*Instructions to follow*. Print, please, the line that contains "1) look em planes tint at k:(x, y) # reason" and each line after it to the end of the entries, unchanged and with nothing else.

*Provided material*.
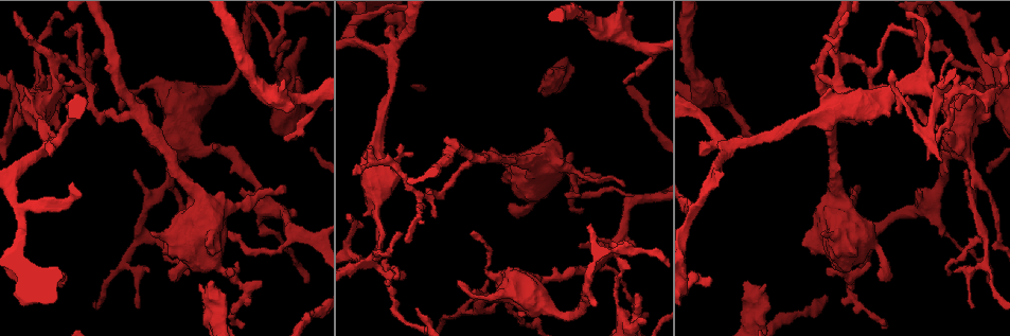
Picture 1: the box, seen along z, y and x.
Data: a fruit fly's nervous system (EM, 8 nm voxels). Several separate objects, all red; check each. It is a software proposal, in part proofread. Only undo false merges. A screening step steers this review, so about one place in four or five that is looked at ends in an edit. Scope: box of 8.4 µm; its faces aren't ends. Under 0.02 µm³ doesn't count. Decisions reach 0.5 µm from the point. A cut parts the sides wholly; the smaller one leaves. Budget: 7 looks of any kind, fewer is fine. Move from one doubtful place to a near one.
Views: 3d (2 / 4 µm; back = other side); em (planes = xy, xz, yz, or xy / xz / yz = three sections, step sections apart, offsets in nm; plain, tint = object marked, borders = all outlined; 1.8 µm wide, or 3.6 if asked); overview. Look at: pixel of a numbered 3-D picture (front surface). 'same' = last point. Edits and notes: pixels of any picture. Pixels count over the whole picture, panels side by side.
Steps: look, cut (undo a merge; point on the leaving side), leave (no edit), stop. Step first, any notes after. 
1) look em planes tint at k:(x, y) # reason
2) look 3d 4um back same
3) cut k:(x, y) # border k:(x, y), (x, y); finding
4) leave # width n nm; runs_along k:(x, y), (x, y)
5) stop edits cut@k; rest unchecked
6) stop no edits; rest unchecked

look em 3.6um planes plain at 1:(392, 61) # three arms meet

*Exercise solution*.
1) look em planes tint at k:(x, y) # reason
2) look 3d 4um back same
3) cut k:(x, y) # border k:(x, y), (x, y); finding
4) leave # width n nm; runs_along k:(x, y), (x, y)
5) stop edits cut@k; rest unchecked
6) stop no edits; rest unchecked

look em 3.6um planes plain at 1:(392, 61) # three arms meet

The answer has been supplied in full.